Stored items:
####################

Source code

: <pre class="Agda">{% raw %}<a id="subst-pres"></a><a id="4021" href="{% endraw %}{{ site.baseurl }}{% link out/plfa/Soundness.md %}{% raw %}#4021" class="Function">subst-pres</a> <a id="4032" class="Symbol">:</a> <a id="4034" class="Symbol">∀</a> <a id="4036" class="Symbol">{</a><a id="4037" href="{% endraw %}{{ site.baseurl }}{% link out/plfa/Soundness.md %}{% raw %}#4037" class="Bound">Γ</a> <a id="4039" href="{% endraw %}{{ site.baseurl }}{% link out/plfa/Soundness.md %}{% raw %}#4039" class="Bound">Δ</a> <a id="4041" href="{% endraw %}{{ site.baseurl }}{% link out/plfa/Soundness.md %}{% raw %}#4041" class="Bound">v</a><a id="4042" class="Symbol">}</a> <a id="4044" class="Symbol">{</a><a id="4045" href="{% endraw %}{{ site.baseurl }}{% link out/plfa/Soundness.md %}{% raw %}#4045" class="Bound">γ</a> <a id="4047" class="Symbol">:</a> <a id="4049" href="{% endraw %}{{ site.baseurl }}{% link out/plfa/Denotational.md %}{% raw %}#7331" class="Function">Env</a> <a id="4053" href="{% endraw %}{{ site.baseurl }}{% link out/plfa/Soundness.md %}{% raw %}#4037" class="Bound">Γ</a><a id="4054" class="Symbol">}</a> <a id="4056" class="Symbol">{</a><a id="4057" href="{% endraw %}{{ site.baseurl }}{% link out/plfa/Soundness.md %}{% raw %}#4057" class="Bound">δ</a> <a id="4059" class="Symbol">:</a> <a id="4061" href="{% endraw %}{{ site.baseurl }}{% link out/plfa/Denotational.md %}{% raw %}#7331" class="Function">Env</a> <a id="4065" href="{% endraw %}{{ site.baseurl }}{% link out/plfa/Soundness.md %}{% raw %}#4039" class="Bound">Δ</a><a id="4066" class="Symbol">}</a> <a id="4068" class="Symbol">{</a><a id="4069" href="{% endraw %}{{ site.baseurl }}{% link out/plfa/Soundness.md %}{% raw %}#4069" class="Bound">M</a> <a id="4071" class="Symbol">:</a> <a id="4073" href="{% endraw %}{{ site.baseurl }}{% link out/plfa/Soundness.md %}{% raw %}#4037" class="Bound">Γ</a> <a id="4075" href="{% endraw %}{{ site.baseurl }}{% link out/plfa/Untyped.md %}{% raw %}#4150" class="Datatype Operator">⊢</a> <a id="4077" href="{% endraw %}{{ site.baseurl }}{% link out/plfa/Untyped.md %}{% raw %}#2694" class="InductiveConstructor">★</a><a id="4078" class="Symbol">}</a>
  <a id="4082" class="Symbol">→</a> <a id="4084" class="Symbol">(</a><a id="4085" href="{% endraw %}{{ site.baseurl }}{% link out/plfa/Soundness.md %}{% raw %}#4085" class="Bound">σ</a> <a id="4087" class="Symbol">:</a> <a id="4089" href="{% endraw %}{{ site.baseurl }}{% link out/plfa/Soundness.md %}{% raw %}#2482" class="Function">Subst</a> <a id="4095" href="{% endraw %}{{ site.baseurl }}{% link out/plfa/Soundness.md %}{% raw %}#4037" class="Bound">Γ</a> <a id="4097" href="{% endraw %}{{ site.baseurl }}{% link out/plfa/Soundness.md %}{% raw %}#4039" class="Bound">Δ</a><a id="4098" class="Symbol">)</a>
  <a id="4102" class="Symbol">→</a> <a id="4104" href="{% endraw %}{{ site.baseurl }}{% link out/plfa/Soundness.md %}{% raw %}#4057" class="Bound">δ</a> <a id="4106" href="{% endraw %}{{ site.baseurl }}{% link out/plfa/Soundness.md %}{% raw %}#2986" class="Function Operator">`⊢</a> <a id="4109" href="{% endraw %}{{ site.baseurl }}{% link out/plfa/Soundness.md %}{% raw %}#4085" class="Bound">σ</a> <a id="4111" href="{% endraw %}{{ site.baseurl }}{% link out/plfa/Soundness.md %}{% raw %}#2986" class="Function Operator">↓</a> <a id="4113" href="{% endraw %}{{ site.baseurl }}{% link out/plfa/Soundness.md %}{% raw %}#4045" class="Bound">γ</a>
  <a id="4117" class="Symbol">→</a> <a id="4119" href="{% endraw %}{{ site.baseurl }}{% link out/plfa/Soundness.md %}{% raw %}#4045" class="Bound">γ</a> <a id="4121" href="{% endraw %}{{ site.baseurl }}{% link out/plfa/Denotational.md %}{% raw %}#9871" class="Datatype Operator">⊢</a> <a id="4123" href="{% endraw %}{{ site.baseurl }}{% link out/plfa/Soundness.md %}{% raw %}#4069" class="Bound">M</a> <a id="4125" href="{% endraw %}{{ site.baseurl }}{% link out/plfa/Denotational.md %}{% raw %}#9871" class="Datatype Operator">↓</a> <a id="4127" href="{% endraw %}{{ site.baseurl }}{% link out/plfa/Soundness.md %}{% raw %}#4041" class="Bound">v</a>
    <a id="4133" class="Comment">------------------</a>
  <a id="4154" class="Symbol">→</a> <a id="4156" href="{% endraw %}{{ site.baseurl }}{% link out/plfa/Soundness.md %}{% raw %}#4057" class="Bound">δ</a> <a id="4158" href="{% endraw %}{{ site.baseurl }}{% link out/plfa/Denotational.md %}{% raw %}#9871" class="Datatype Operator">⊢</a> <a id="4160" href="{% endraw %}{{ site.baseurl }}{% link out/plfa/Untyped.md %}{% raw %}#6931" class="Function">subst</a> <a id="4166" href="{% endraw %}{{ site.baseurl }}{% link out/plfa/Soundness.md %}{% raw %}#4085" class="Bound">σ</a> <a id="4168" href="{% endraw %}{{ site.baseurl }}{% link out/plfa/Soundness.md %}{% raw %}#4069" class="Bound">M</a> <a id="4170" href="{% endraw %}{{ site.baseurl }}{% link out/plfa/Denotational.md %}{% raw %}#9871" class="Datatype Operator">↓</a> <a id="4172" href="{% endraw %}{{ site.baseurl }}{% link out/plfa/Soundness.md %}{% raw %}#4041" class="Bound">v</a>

####################

■ ABOUT THIS EXERCISE ■
Now repeat the data exactly, keeping every line.

■ SOLUTION FOR THIS PROBLEM ■
Source code

: <pre class="Agda">{% raw %}<a id="subst-pres"></a><a id="4021" href="{% endraw %}{{ site.baseurl }}{% link out/plfa/Soundness.md %}{% raw %}#4021" class="Function">subst-pres</a> <a id="4032" class="Symbol">:</a> <a id="4034" class="Symbol">∀</a> <a id="4036" class="Symbol">{</a><a id="4037" href="{% endraw %}{{ site.baseurl }}{% link out/plfa/Soundness.md %}{% raw %}#4037" class="Bound">Γ</a> <a id="4039" href="{% endraw %}{{ site.baseurl }}{% link out/plfa/Soundness.md %}{% raw %}#4039" class="Bound">Δ</a> <a id="4041" href="{% endraw %}{{ site.baseurl }}{% link out/plfa/Soundness.md %}{% raw %}#4041" class="Bound">v</a><a id="4042" class="Symbol">}</a> <a id="4044" class="Symbol">{</a><a id="4045" href="{% endraw %}{{ site.baseurl }}{% link out/plfa/Soundness.md %}{% raw %}#4045" class="Bound">γ</a> <a id="4047" class="Symbol">:</a> <a id="4049" href="{% endraw %}{{ site.baseurl }}{% link out/plfa/Denotational.md %}{% raw %}#7331" class="Function">Env</a> <a id="4053" href="{% endraw %}{{ site.baseurl }}{% link out/plfa/Soundness.md %}{% raw %}#4037" class="Bound">Γ</a><a id="4054" class="Symbol">}</a> <a id="4056" class="Symbol">{</a><a id="4057" href="{% endraw %}{{ site.baseurl }}{% link out/plfa/Soundness.md %}{% raw %}#4057" class="Bound">δ</a> <a id="4059" class="Symbol">:</a> <a id="4061" href="{% endraw %}{{ site.baseurl }}{% link out/plfa/Denotational.md %}{% raw %}#7331" class="Function">Env</a> <a id="4065" href="{% endraw %}{{ site.baseurl }}{% link out/plfa/Soundness.md %}{% raw %}#4039" class="Bound">Δ</a><a id="4066" class="Symbol">}</a> <a id="4068" class="Symbol">{</a><a id="4069" href="{% endraw %}{{ site.baseurl }}{% link out/plfa/Soundness.md %}{% raw %}#4069" class="Bound">M</a> <a id="4071" class="Symbol">:</a> <a id="4073" href="{% endraw %}{{ site.baseurl }}{% link out/plfa/Soundness.md %}{% raw %}#4037" class="Bound">Γ</a> <a id="4075" href="{% endraw %}{{ site.baseurl }}{% link out/plfa/Untyped.md %}{% raw %}#4150" class="Datatype Operator">⊢</a> <a id="4077" href="{% endraw %}{{ site.baseurl }}{% link out/plfa/Untyped.md %}{% raw %}#2694" class="InductiveConstructor">★</a><a id="4078" class="Symbol">}</a>
  <a id="4082" class="Symbol">→</a> <a id="4084" class="Symbol">(</a><a id="4085" href="{% endraw %}{{ site.baseurl }}{% link out/plfa/Soundness.md %}{% raw %}#4085" class="Bound">σ</a> <a id="4087" class="Symbol">:</a> <a id="4089" href="{% endraw %}{{ site.baseurl }}{% link out/plfa/Soundness.md %}{% raw %}#2482" class="Function">Subst</a> <a id="4095" href="{% endraw %}{{ site.baseurl }}{% link out/plfa/Soundness.md %}{% raw %}#4037" class="Bound">Γ</a> <a id="4097" href="{% endraw %}{{ site.baseurl }}{% link out/plfa/Soundness.md %}{% raw %}#4039" class="Bound">Δ</a><a id="4098" class="Symbol">)</a>
  <a id="4102" class="Symbol">→</a> <a id="4104" href="{% endraw %}{{ site.baseurl }}{% link out/plfa/Soundness.md %}{% raw %}#4057" class="Bound">δ</a> <a id="4106" href="{% endraw %}{{ site.baseurl }}{% link out/plfa/Soundness.md %}{% raw %}#2986" class="Function Operator">`⊢</a> <a id="4109" href="{% endraw %}{{ site.baseurl }}{% link out/plfa/Soundness.md %}{% raw %}#4085" class="Bound">σ</a> <a id="4111" href="{% endraw %}{{ site.baseurl }}{% link out/plfa/Soundness.md %}{% raw %}#2986" class="Function Operator">↓</a> <a id="4113" href="{% endraw %}{{ site.baseurl }}{% link out/plfa/Soundness.md %}{% raw %}#4045" class="Bound">γ</a>
  <a id="4117" class="Symbol">→</a> <a id="4119" href="{% endraw %}{{ site.baseurl }}{% link out/plfa/Soundness.md %}{% raw %}#4045" class="Bound">γ</a> <a id="4121" href="{% endraw %}{{ site.baseurl }}{% link out/plfa/Denotational.md %}{% raw %}#9871" class="Datatype Operator">⊢</a> <a id="4123" href="{% endraw %}{{ site.baseurl }}{% link out/plfa/Soundness.md %}{% raw %}#4069" class="Bound">M</a> <a id="4125" href="{% endraw %}{{ site.baseurl }}{% link out/plfa/Denotational.md %}{% raw %}#9871" class="Datatype Operator">↓</a> <a id="4127" href="{% endraw %}{{ site.baseurl }}{% link out/plfa/Soundness.md %}{% raw %}#4041" class="Bound">v</a>
    <a id="4133" class="Comment">------------------</a>
  <a id="4154" class="Symbol">→</a> <a id="4156" href="{% endraw %}{{ site.baseurl }}{% link out/plfa/Soundness.md %}{% raw %}#4057" class="Bound">δ</a> <a id="4158" href="{% endraw %}{{ site.baseurl }}{% link out/plfa/Denotational.md %}{% raw %}#9871" class="Datatype Operator">⊢</a> <a id="4160" href="{% endraw %}{{ site.baseurl }}{% link out/plfa/Untyped.md %}{% raw %}#6931" class="Function">subst</a> <a id="4166" href="{% endraw %}{{ site.baseurl }}{% link out/plfa/Soundness.md %}{% raw %}#4085" class="Bound">σ</a> <a id="4168" href="{% endraw %}{{ site.baseurl }}{% link out/plfa/Soundness.md %}{% raw %}#4069" class="Bound">M</a> <a id="4170" href="{% endraw %}{{ site.baseurl }}{% link out/plfa/Denotational.md %}{% raw %}#9871" class="Datatype Operator">↓</a> <a id="4172" href="{% endraw %}{{ site.baseurl }}{% link out/plfa/Soundness.md %}{% raw %}#4041" class="Bound">v</a>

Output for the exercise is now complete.